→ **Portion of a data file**
— Start —

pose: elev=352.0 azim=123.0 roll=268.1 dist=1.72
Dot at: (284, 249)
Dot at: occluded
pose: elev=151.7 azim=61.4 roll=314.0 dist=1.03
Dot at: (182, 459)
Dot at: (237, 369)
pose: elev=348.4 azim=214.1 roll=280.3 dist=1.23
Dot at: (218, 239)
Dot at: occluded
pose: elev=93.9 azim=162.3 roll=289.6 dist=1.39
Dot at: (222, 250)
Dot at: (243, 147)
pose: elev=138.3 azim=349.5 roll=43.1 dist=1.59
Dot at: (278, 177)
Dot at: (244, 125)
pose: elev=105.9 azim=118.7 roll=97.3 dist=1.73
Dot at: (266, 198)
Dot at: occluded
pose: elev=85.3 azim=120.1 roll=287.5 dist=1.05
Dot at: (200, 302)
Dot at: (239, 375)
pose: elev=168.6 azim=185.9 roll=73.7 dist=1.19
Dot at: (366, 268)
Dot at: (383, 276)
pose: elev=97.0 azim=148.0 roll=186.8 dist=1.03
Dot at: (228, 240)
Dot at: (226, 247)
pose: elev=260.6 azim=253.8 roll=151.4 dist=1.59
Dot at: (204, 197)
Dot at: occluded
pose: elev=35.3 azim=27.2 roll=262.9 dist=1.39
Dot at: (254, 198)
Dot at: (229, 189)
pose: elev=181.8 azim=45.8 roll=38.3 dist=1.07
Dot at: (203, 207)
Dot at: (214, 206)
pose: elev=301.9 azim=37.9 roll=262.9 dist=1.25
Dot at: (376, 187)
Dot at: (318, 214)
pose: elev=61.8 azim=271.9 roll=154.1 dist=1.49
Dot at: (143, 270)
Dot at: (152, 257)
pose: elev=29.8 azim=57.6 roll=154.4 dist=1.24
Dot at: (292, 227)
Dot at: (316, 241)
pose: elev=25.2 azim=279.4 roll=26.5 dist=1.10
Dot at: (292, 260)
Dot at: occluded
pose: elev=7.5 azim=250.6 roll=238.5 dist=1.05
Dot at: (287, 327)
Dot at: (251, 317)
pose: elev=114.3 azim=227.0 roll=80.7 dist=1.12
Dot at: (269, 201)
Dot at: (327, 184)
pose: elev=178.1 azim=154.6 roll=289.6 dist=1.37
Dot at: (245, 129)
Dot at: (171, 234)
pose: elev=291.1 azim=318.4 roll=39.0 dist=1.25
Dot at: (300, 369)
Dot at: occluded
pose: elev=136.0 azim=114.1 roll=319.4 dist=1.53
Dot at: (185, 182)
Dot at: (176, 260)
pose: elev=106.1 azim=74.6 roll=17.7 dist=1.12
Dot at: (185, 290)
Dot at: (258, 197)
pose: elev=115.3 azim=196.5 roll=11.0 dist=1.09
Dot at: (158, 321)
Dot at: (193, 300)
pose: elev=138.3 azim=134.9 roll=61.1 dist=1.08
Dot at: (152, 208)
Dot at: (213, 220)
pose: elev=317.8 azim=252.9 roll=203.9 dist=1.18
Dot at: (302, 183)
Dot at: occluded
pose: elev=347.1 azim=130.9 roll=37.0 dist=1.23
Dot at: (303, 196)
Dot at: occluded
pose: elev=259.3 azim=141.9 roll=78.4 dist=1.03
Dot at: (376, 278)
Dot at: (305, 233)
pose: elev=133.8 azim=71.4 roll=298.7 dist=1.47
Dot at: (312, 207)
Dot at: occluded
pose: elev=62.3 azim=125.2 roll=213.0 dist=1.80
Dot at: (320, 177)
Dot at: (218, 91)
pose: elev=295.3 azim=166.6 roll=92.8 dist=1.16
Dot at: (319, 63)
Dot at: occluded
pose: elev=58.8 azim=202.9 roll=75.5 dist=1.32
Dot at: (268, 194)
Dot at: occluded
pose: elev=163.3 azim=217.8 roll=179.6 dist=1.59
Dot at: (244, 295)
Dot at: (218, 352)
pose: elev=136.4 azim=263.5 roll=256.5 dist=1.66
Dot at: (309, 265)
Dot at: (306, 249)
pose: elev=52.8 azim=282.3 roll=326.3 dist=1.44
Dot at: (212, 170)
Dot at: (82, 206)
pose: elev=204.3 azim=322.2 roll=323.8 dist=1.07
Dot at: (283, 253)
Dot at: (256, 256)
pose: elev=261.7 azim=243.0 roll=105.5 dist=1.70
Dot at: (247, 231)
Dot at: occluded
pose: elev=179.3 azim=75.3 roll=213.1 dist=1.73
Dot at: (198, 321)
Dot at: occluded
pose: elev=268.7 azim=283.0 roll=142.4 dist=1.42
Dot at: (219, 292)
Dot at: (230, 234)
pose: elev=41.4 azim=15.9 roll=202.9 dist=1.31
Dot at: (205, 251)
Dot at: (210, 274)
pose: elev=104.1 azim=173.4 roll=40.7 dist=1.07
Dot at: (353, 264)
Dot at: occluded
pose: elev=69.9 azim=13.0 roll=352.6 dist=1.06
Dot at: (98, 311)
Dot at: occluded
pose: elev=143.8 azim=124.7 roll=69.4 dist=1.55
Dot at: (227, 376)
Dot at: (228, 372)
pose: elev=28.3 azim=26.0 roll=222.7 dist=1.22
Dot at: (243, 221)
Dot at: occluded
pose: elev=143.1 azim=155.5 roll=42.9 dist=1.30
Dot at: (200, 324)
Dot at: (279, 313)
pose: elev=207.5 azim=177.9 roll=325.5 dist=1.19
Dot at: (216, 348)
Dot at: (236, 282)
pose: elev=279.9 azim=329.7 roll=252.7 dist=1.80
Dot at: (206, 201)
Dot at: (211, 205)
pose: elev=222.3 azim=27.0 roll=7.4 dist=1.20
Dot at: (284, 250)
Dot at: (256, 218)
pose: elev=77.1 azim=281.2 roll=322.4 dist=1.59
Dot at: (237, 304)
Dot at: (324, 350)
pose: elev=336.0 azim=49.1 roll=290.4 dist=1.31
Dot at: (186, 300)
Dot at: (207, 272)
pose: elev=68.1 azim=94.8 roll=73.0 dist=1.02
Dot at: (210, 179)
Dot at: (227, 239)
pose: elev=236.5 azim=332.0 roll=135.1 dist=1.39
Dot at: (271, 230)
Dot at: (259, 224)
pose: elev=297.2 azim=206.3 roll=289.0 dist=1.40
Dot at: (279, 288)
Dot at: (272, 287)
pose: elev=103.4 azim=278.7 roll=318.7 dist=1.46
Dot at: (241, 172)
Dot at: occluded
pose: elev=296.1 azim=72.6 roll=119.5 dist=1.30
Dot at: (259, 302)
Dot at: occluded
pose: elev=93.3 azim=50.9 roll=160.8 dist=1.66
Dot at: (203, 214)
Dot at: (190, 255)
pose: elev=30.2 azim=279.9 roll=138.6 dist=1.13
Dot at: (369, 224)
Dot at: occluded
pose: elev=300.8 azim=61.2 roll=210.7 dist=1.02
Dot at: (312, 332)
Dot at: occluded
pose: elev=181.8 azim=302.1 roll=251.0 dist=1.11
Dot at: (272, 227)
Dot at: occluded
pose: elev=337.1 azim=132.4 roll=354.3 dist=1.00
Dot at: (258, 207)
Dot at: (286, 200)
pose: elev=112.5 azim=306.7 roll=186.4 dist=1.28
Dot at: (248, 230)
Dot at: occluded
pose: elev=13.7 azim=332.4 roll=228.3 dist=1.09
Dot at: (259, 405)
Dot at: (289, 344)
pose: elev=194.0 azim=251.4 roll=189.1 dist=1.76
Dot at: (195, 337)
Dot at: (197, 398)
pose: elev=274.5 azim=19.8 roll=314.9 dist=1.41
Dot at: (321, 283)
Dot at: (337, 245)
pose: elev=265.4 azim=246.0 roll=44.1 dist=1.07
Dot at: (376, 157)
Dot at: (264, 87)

— End —

Rewrite the lines starting with the line that contains "pose: elev=317.8 azim=252.9" and going on through the line that contains "Dot at: (210, 274)", with "dist" replaced by "distance" and all else unchanged.

→ **Answer below**
pose: elev=317.8 azim=252.9 roll=203.9 distance=1.18
Dot at: (302, 183)
Dot at: occluded
pose: elev=347.1 azim=130.9 roll=37.0 distance=1.23
Dot at: (303, 196)
Dot at: occluded
pose: elev=259.3 azim=141.9 roll=78.4 distance=1.03
Dot at: (376, 278)
Dot at: (305, 233)
pose: elev=133.8 azim=71.4 roll=298.7 distance=1.47
Dot at: (312, 207)
Dot at: occluded
pose: elev=62.3 azim=125.2 roll=213.0 distance=1.80
Dot at: (320, 177)
Dot at: (218, 91)
pose: elev=295.3 azim=166.6 roll=92.8 distance=1.16
Dot at: (319, 63)
Dot at: occluded
pose: elev=58.8 azim=202.9 roll=75.5 distance=1.32
Dot at: (268, 194)
Dot at: occluded
pose: elev=163.3 azim=217.8 roll=179.6 distance=1.59
Dot at: (244, 295)
Dot at: (218, 352)
pose: elev=136.4 azim=263.5 roll=256.5 distance=1.66
Dot at: (309, 265)
Dot at: (306, 249)
pose: elev=52.8 azim=282.3 roll=326.3 distance=1.44
Dot at: (212, 170)
Dot at: (82, 206)
pose: elev=204.3 azim=322.2 roll=323.8 distance=1.07
Dot at: (283, 253)
Dot at: (256, 256)
pose: elev=261.7 azim=243.0 roll=105.5 distance=1.70
Dot at: (247, 231)
Dot at: occluded
pose: elev=179.3 azim=75.3 roll=213.1 distance=1.73
Dot at: (198, 321)
Dot at: occluded
pose: elev=268.7 azim=283.0 roll=142.4 distance=1.42
Dot at: (219, 292)
Dot at: (230, 234)
pose: elev=41.4 azim=15.9 roll=202.9 distance=1.31
Dot at: (205, 251)
Dot at: (210, 274)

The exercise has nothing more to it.